Ainsi, les publications LUG étaient systématiquement négligées par les autres médias, à peine de la littérature pour enfants, de mauvais goût qui plus est. Je n’ai aucun souvenir de la moindre reconnaissance officielle de la part d’un média, d’un article dans la presse quelque peu élogieux, ou encore d’un quelconque prix de bande dessinée ou d’une reconnaissance d’un festival, même succinct. LUG était considéré comme de la bd novice, avec une connotation en sa défaveur et il n’y a guère que l’écrivain Jean-Pierre Andrevon qui ait salué l’événement comme il convient. Mr Andrevon est un écrivain qui écrit toujours dans l’Ecran Fantastique. On peut sans difficulté lui rendre hommage pour sa célérité et son ouverture d’esprit, malgré le fait qu’il n’y ait qu’une culture en France, il semble que son acception soit multiple et qu'il y ait des sous-catégories.
Lug continua donc son petit bonhomme de chemin, malgré l’arrêt de Marvel après 13 numéros. Les titres se suivirent avec Titans, Spécial Strange, Nova puis Spidey ainsi que de beaux albums des quatre fantastiques. Il est à noter que LUG disposait d’un studio de retouches pour adoucir le contenu de ses cases. Le très grand Jean-Yves Mitton y commença à l’âge de 16 ans en 1961. Beaucoup protestèrent contre la « censure » de LUG (notamment pour les Dardevil de Miller). Pour ma part, j’opine que sans cette censure, peu auraient connu les comics et que des rééditions sont venues corriger cela.
Claude Vistel, qui reçut en quelque sorte cette profession en héritage, eut à subir des désagréments renouvelés de la part de la commission de censure. Elle avoua que ceci fut sa croix et que LUG était particulièrement surveillé, épié.

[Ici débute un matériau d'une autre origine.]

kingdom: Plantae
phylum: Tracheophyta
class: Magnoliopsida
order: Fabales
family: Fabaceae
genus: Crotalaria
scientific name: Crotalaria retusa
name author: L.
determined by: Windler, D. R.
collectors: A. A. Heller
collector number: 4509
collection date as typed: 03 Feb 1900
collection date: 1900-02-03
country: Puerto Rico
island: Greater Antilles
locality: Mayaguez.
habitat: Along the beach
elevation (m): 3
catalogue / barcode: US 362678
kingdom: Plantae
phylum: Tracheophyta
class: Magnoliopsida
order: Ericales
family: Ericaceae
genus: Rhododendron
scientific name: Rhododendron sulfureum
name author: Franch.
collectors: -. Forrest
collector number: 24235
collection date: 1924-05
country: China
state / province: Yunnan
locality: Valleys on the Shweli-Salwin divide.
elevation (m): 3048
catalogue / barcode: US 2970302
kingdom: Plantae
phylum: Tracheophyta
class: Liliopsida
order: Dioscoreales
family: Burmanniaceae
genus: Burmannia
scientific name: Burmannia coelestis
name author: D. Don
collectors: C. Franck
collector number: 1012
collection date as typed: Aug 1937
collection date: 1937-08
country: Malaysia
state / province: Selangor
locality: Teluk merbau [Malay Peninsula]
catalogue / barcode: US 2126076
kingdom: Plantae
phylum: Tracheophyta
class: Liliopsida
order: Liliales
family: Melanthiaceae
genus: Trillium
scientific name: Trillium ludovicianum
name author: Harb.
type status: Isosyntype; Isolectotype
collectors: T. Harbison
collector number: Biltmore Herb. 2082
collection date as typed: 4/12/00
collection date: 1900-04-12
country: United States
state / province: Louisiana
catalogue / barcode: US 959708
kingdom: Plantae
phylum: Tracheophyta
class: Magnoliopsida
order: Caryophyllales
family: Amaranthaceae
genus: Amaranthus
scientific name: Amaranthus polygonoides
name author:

Cette grande dame de l’édition, qui ne reçut aucun hommage malgré le fait que l’on lui doit tant et tant, avoua encore il y a peu que les super-héros n’étaient pas sa tasse de thé et qu’elle a d’autres inclinations dans la vie. Malgré elle, elle permit tout de même de faire évoluer l’édition en France, et nous pouvons lui être des plus reconnaissant.
LUG devint Semic vers 1989. Elisabeth Delannoy remplaça doucement Claude Vistel qui partit vers la retraite. Mais le marché avait quelque peu chuté : les périodiques et la presse se portaient de moins en moins bien et Semic en fut affecté. A mon sens, Semic perdit une occasion historique d’inaugurer une nouvelle ligne de comics issus de DC. Arédit et Sagédition avaient succombé l'année d'avant et le créneau était à prendre. Un mensuel avec Superman de Byrne, Wonder Woman de Perez, la nouvelle Jla et Crisis était à tenter : le succès aurait sûrement été là. Une grande occasion manquée, un manque de clairvoyance dont Dc paye encore les fruits à l’heure actuelle…
Un ami, un peu plus âgé que moi, m’a dit qu’en 1978, l’arrivée de Goldorak et de Star Wars fut une explosion pour les enfants : ils n’avaient jamais vu cela mais ils étaient immédiatement fans. Un peu comme si un big bang créatif s’était produit et les aurait marqués à jamais. C’est ce que l’on peut dire des éditions LUG, dont les confrères ou les médias étaient décidément bien peu reconnaissants !
Aussi merci à ces trois grands qui ont en quelque sorte établi l' an 1 de la culture geek en France, que l'on pourrait situer en 1969.